The data

● ● ● ● ●

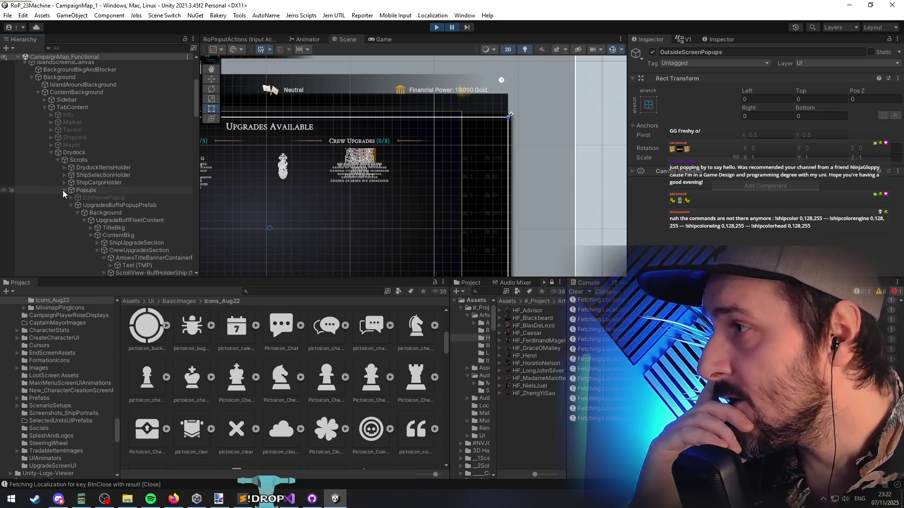
left_click_drag(9, 184, 11, 168)
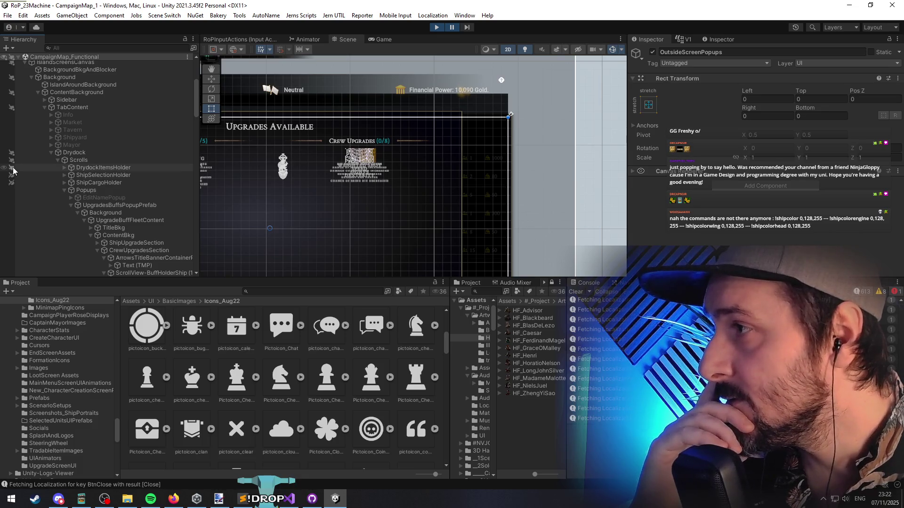
Pick the crew upgrade entry's LevelDisplay in the scene and select its Content object
left_click(363, 158)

● ● ● ● ●

Task objective
Write out the whole listing exactly, with no pictures.

The answer
left_click_drag(9, 184, 11, 168)
Pick the crew upgrade entry's LevelDisplay in the scene and select its Content object
left_click(363, 158)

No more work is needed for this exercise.